### [Aim of the exercise]
Copy the text of every entry below line for line, with no changes, and leave the pictures out of your copy.

##### Records to process #####

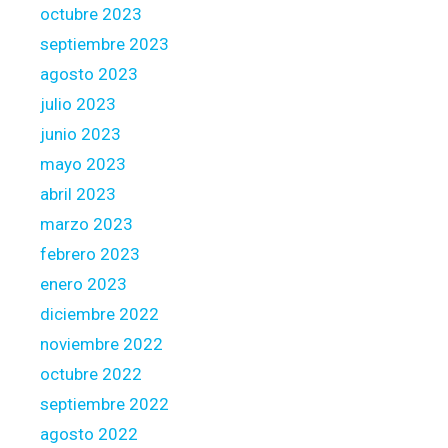
octubre 2023
septiembre 2023
agosto 2023
julio 2023
junio 2023
mayo 2023
abril 2023
marzo 2023
febrero 2023
enero 2023
diciembre 2022
noviembre 2022
octubre 2022
septiembre 2022
agosto 2022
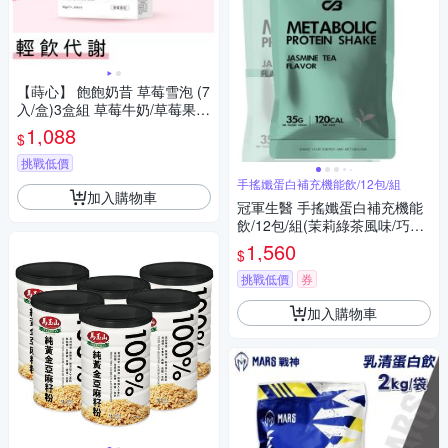
【蒔心】 飽飽奶昔 草莓雪泡 (7
入/盒)3盒組 草莓牛奶/草莓果
乾/高蛋白/膳食纖維/早餐/代餐/
1,088
$
窈窕
挑戰低價
手搖孅蛋白補充機能飲/12包/組
加入購物車
冠軍生醫 手搖孅蛋白補充機能
飲/12包/組(茉莉綠茶風味/巧克
力香草餅乾風味)
1,560
$
挑戰低價
券
加入購物車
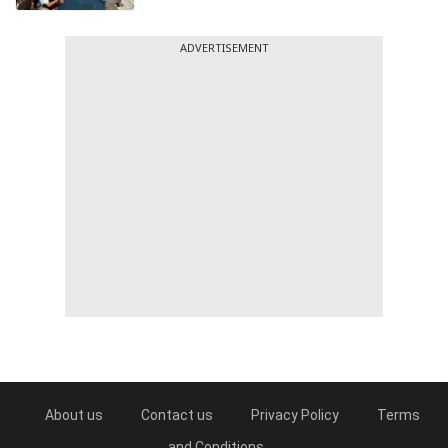
ADVERTISEMENT
About us
Contact us
Privacy Policy
Terms
and Conditions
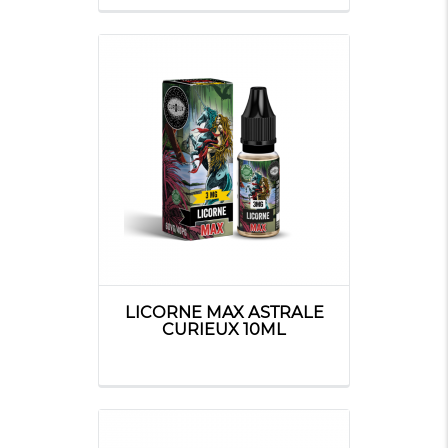
LICORNE MAX ASTRALE
CURIEUX 10ML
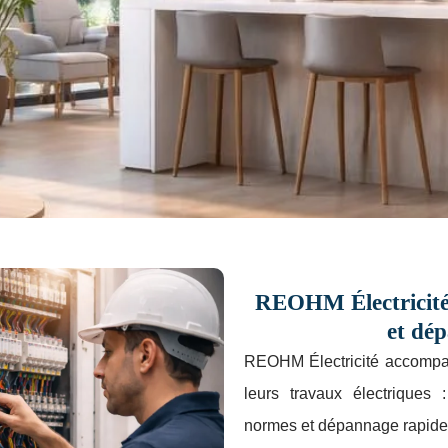
OHM Électricité
REOHM Électricité 
en installations électriques
et dé
REOHM Électricité accompagn
pannage électrique pour particuliers et professionnels. Travai
leurs travaux électriques 
sécurité garantie et intervention rapide.
normes et dépannage rapide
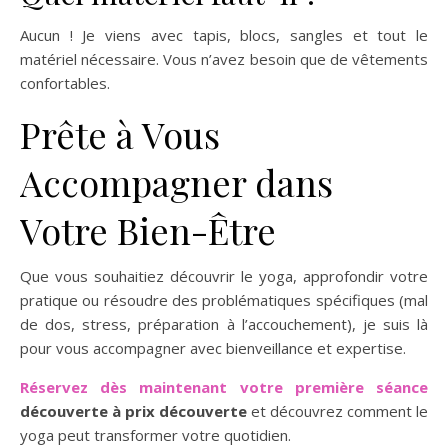
Aucun ! Je viens avec tapis, blocs, sangles et tout le
matériel nécessaire. Vous n’avez besoin que de vêtements
confortables.
Prête à Vous
Accompagner dans
Votre Bien-Être
Que vous souhaitiez découvrir le yoga, approfondir votre
pratique ou résoudre des problématiques spécifiques (mal
de dos, stress, préparation à l’accouchement), je suis là
pour vous accompagner avec bienveillance et expertise.
Réservez dès maintenant votre première séance
découverte à prix découverte
et découvrez comment le
yoga peut transformer votre quotidien.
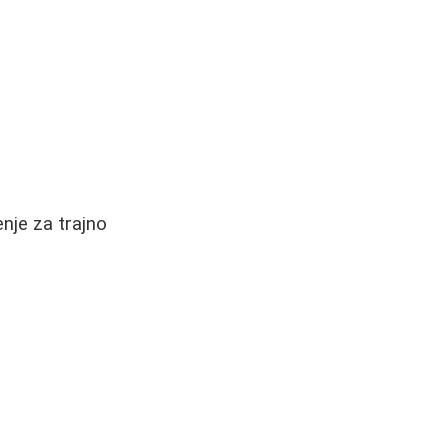
nje za trajno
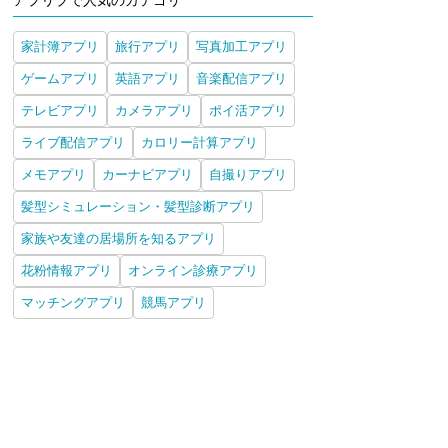
アプリブで人気のカテゴリ
家計簿アプリ
旅行アプリ
写真加工アプリ
ゲームアプリ
英語アプリ
音楽配信アプリ
テレビアプリ
カメラアプリ
ポイ活アプリ
ライブ配信アプリ
カロリー計算アプリ
メモアプリ
カーナビアプリ
自撮りアプリ
髪型シミュレーション・髪型診断アプリ
家族や友達の居場所を知るアプリ
花粉情報アプリ
オンライン診療アプリ
マッチングアプリ
競馬アプリ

#####

### [Answer to this task]
octubre 2023
septiembre 2023
agosto 2023
julio 2023
junio 2023
mayo 2023
abril 2023
marzo 2023
febrero 2023
enero 2023
diciembre 2022
noviembre 2022
octubre 2022
septiembre 2022
agosto 2022
【蒔心】 飽飽奶昔 草莓雪泡 (7
入/盒)3盒組 草莓牛奶/草莓果
乾/高蛋白/膳食纖維/早餐/代餐/
1,088
$
窈窕
挑戰低價
手搖孅蛋白補充機能飲/12包/組
加入購物車
冠軍生醫 手搖孅蛋白補充機能
飲/12包/組(茉莉綠茶風味/巧克
力香草餅乾風味)
1,560
$
挑戰低價
券
加入購物車
ADVERTISEMENT
About us
Contact us
Privacy Policy
Terms
and Conditions
LICORNE MAX ASTRALE
CURIEUX 10ML
OHM Électricité
REOHM Électricité 
en installations électriques
et dé
REOHM Électricité accompagn
pannage électrique pour particuliers et professionnels. Travai
leurs travaux électriques 
sécurité garantie et intervention rapide.
normes et dépannage rapide
Aucun ! Je viens avec tapis, blocs, sangles et tout le
matériel nécessaire. Vous n’avez besoin que de vêtements
confortables.
Prête à Vous
Accompagner dans
Votre Bien-Être
Que vous souhaitiez découvrir le yoga, approfondir votre
pratique ou résoudre des problématiques spécifiques (mal
de dos, stress, préparation à l’accouchement), je suis là
pour vous accompagner avec bienveillance et expertise.
Réservez dès maintenant votre première séance
découverte à prix découverte
et découvrez comment le
yoga peut transformer votre quotidien.
nje za trajno
アプリブで人気のカテゴリ
家計簿アプリ
旅行アプリ
写真加工アプリ
ゲームアプリ
英語アプリ
音楽配信アプリ
テレビアプリ
カメラアプリ
ポイ活アプリ
ライブ配信アプリ
カロリー計算アプリ
メモアプリ
カーナビアプリ
自撮りアプリ
髪型シミュレーション・髪型診断アプリ
家族や友達の居場所を知るアプリ
花粉情報アプリ
オンライン診療アプリ
マッチングアプリ
競馬アプリ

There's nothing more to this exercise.